Zahmet Etmişsiniz Ya...
Not: Bu yazı, yağmurdan sonra bir belediye otobüsü durağında oturur bir vaziyette kaleme alınmıştır.
.................................................
Bu kadar şeyin hepsi benim için miydi! Sırf ben bu durağa geleyim, şu oturağa oturup da defterimi çıkarayım, ve duygu- düşüncelerimi yazabileyim diye koskoca bir durak yapılmış.
Yazdıklarımı görebileyim diye bir ışık dikilmiş, karşımdaki iki tane tek şeritten müteşekkil karayolunun ortasına. Işığını defterimin üzerine cömertçe ve karşılık beklemeksizin, ve beni de sorgulamadan döküyor.
Hiçbir şey sıradışı gelmesin ve içimde ıssızlığın verdiği bir huzursuzluk olmasın diye önümden vızır vızır arabalar geçiriyliyor. Göze hoş gelen far ışıkları da cabası...
Sırf ben bir nebze temiz hava alayım ve hayatım devam ettirebilmek amacıyla biraz daha oksijen alayım diye arkama koskoca bir orman konulmuş.
Yağmuru sevdiğimi de bilyor bunlar ya, onun toprakla birleşmesinden ortaya çıkan mis koku burnuma doluyor.

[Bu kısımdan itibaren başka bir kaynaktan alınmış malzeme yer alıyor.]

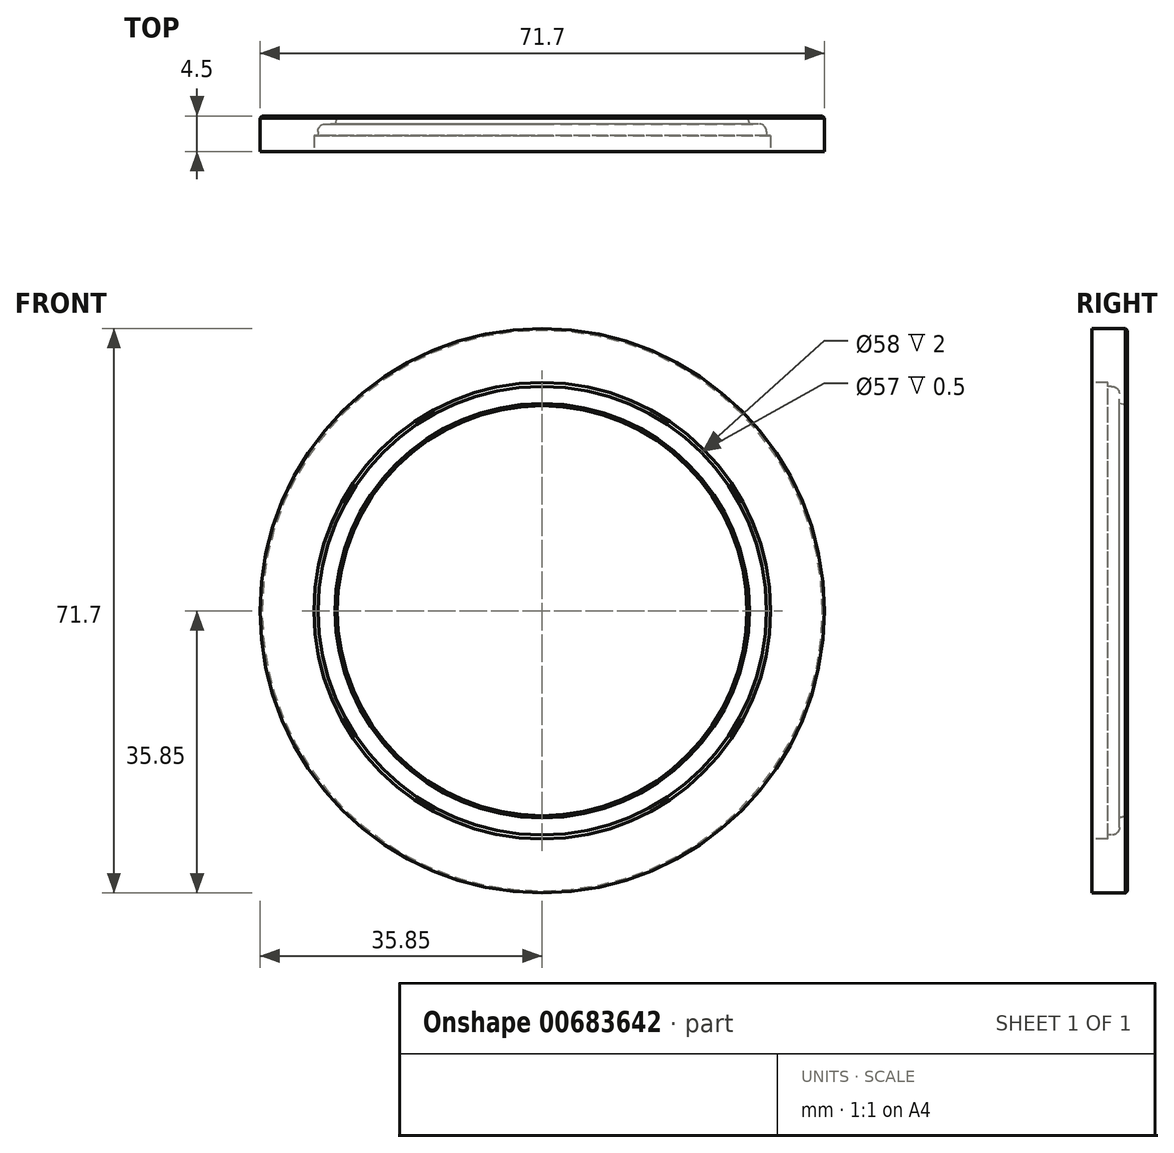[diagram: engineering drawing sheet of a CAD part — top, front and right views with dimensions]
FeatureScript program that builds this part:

Ben üzerine basacağım giye, gökler kaldırımların tozunu sildi.
Karşı kaldırımdan da insanlar akıyor. Hepsinin bir yere yetişmesi gerekiyormuş gibi acele ettiklerine aldırmayın, aslında hepsi bana rol yapıyorlar. Anlamayacağımı zannediyorlar, fakat ben onların yalnızlık çekmeyeyim diye görevlendirilmiş figüranlar olduklarının farkındayım.
Karşımda, sol tarafta da nadide bir üniversitemizin hastanesi var. Bana bir şey olursa hemen müdehale etmek için bekliyorlar. Tedbir için şimdilik diğer hasta taklidi yapan insanlarla ilgileniyormuş gibi yapıyorlar.
Sağda solda lokantalar, çayevleri var. Sırf ben acıkırım, bir şeyler yemek-içmek isterim diye yapılmışlar. Para talep ettiklerine bakmayın, rol icabı hepsi, hepsi oyunun bir parçası. Benim verdiğim para onların bir işine yaramaz ki zaten. Onların para birimi aslında değişik. Figüranlara ücretlerini bağlı bulundukları şirket ödüyor. O para da, benim işime yaramaz.
İşte... Otobüsüm de geliyor. İnanmıyorum ya! Sırf ben bir yerden başka bir yere yolculuk yapabileyim diye, kocaman lüks bir otobüs yapılmış, deposuna yakıtı doldurulmuş, direksiyonuna bu iş için eğitim almış bir şöför geçirilmiş. Hatta 15- 20 tane de figüran insan var, yolculukta bana eşlik etmek için binmişler galiba.
Hey Allahım ya... Her şey çok güzel, kendimi öemli biri gibi hissettim. Ne diyeyim. Zahmet etmişsiniz...
YORUMLAR
Sanırım burada yazmam gerekiyor bu konuyu:
aldıkları vergiler kullandıklarımız yanında hiç bir şey kalır, mesela bireysel bir yol inşa etmemiz imkansız, benim bakış açımdan ise, onlar da rollerinin bir parçası, ne yapacaklar benim paramı da, geçmez ki orda...!
Sadece biraz daha kıymet bileyim diye alıyorlar cüz'i bir miktar...
:)
Ne de olsa, kıymet verdiklerimizin değeri genelde onları kazanmaya harcadığımız emekle doğru orantılıdır.